I'm currently reading Groundswell, which as well as laying out a sensible approach towards social media decision-making, has lots of great international case studies of what mainly well-known brands are doing. It's giving me lots of great insights.
But, perhaps as a European working in a second language outside my own country, I'm always more intrigued by examples from 'my own backyard.' So I was pleased to be invited along yesterday to Weblounge in Nuremberg, Germany, to meet more of those in my area who are interested in, active in, or even better willing to share their experiences in doing social media. This view was shared widely as the cool venue at b2 was a packed house. Attracting so much interest was a great result for the organisers, Publicis Corporate Publishing and NIK, the association for the IT and communications sector in Nuremberg.
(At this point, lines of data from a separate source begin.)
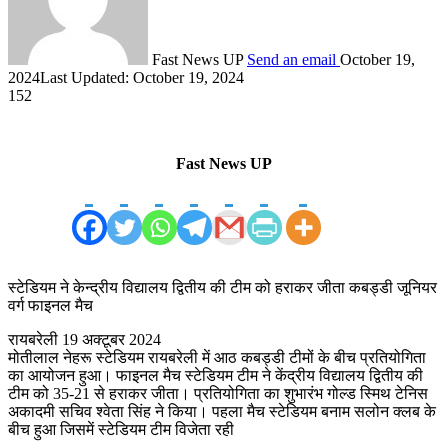
Fast News UP
Send an email
October 19,
2024
Last Updated: October 19, 2024
152
Fast News UP
स्टेडियम ने केन्द्रीय विद्यालय द्वितीय की टीम को हराकर जीता कबड्डी जूनियर
वर्ग फाइनल मैच
रायबरेली 19 अक्टूबर 2024
मोतीलाल नेहरू स्टेडियम रायबरेली में आठ कबड्डी टीमों के बीच प्रतियोगिता
का आयोजन हुआ। फाइनल मैच स्टेडियम टीम ने केंद्रीय विद्यालय द्वितीय की
टीम को 35-21 से हराकर जीता। प्रतियोगिता का शुभारंभ गोल्ड स्मिथ टेनिस
अकादमी सचिव श्वेता सिंह ने किया। पहला मैच स्टेडियम बनाम सलोन क्लब के
बीच हुआ जिसमें स्टेडियम टीम विजेता रही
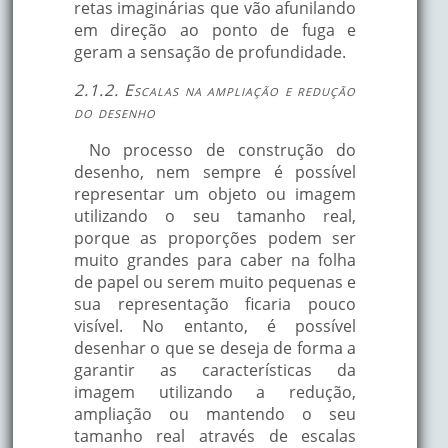
retas imaginárias que vão afunilando
em direção ao ponto de fuga e
geram a sensação de profundidade.
2.1.2. Escalas na ampliação e redução
do desenho
No processo de construção do
desenho, nem sempre é possível
representar um objeto ou imagem
utilizando o seu tamanho real,
porque as proporções podem ser
muito grandes para caber na folha
de papel ou serem muito pequenas e
sua representação ficaria pouco
visível. No entanto, é possível
desenhar o que se deseja de forma a
garantir as características da
imagem utilizando a redução,
ampliação ou mantendo o seu
tamanho real através de escalas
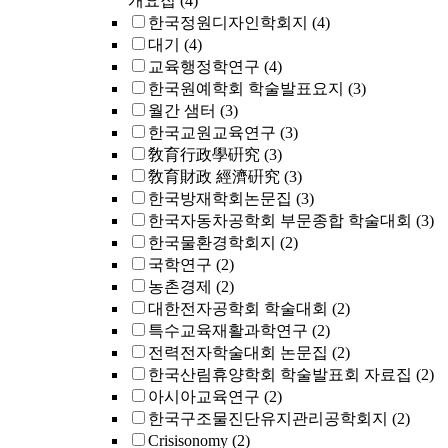
개요집
(4)
한국정원디자인학회지
(4)
대기
(4)
교육행정학연구
(4)
한국원예학회 학술발표요지
(3)
월간 샘터
(3)
한국교원교육연구
(3)
敎育行政學硏究
(3)
敎育財政 經濟硏究
(3)
한국방재학회논문집
(3)
한국자동차공학회 부문종합 학술대회
(3)
한국물환경학회지
(2)
국학연구
(2)
농촌경제
(2)
대한전자공학회 학술대회
(2)
특수교육재활과학연구
(2)
전력전자학술대회 논문집
(2)
한국산림휴양학회 학술발표회 자료집
(2)
아시아교육연구
(2)
한국구조물진단유지관리공학회지
(2)
Crisisonomy
(2)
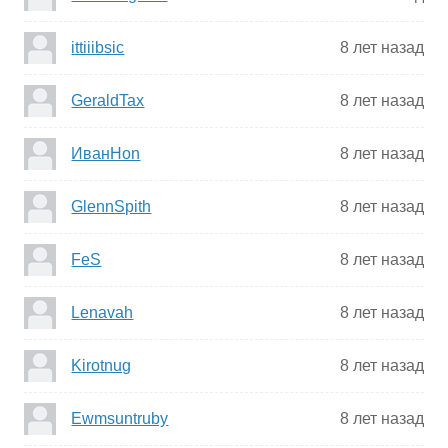
ittiiibsic
8 лет назад
GeraldTax
8 лет назад
ИванHon
8 лет назад
GlennSpith
8 лет назад
FeS
8 лет назад
Lenavah
8 лет назад
Kirotnug
8 лет назад
Ewmsuntruby
8 лет назад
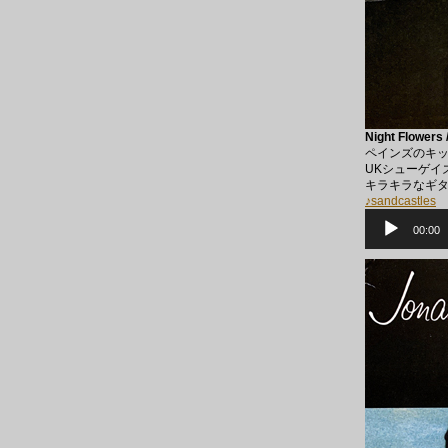
Night Flowers 
ペインズのキッ
UKシューゲイ
キラキラなギ
♪sandcastles
音
声
00:00
プ
レ
ー
ヤ
ー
The theme was corporate blogging, and with an audience of very mixed experience levels, German blogger Robert Basic kicked off getting everyone acting out a minute in the life of the internet, a sort of 'chinese whispers' demonstration of how uncontrollable the blogosphere is. 10 out of 10 for interactivity and chaos factor, Robert, and 3 out of 10 for chosing me to represent the face of German mainstream media, Bild. Publicis director, Olaf Wolff then picked up the topic with an overview of some of the trends and challenges. Frozen goods firm Frosta, or rather its director, Felix Ahlers, then gave some really interesting insights on how it is using its respected corporate blog as a central part of its ongoing marketing and communications to promote the value of natural ingredients, and to compete as a relatively small German player in an extremely competitive market.
So while you may feel you need to jump on a plane to San Fransisco to find out the latest in social media (and I do wish I were at BlogHer at the moment!), often there's value to be got nearer to home. As is often the case, the biggest advantage of these types of events is having the chance to talk to other people about what they are doing (or trying to do), and to learn from each other. So I am hoping that future Weblounges will be more interactive, and less powerpoint presentation (a view shared by the back-channel on Twitter, and in chatting to other attendees).
As I write this, my London friends are enjoying a much more informal chance to meet up and discuss issues at the Tuttle Club (wouldn't mind being there either!), and it would be great to see this sort of format in my back yard too (if it doesn't already exist!)